From the first line to the last, give the material again exactly, without the images.

[Opening LISTED ENTRIES section]

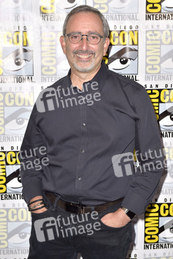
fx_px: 504
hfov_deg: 19.5
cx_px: 86
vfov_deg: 28.8
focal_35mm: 70
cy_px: 130
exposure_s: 1/320
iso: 500
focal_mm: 70
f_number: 6.3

[Closing LISTED ENTRIES section]

### EXERCISE SOLUTION
fx_px: 504
hfov_deg: 19.5
cx_px: 86
vfov_deg: 28.8
focal_35mm: 70
cy_px: 130
exposure_s: 1/320
iso: 500
focal_mm: 70
f_number: 6.3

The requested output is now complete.